Assignment: Without changing a character, return the entries, but not the images they hold.

***** Records to process

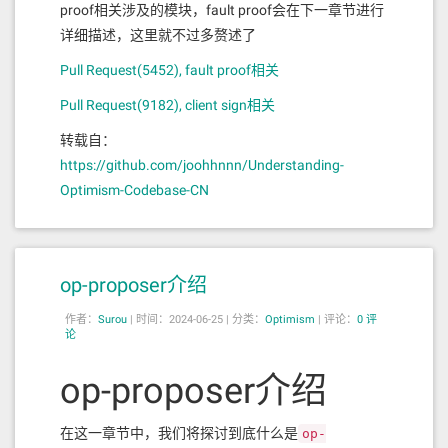
proof相关涉及的模块，fault proof会在下一章节进行
详细描述，这里就不过多赘述了
Pull Request(5452), fault proof相关
Pull Request(9182), client sign相关
转载自：
https://github.com/joohhnnn/Understanding-
Optimism-Codebase-CN
op-proposer介绍
作者：
Surou
|
时间：2024-06-25 |
分类：
Optimism
|
评论：
0 评
论
op-proposer介绍
在这一章节中，我们将探讨到底什么是
op-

**********

Output for this task:
proof相关涉及的模块，fault proof会在下一章节进行
详细描述，这里就不过多赘述了
Pull Request(5452), fault proof相关
Pull Request(9182), client sign相关
转载自：
https://github.com/joohhnnn/Understanding-
Optimism-Codebase-CN
op-proposer介绍
作者：
Surou
|
时间：2024-06-25 |
分类：
Optimism
|
评论：
0 评
论
op-proposer介绍
在这一章节中，我们将探讨到底什么是
op-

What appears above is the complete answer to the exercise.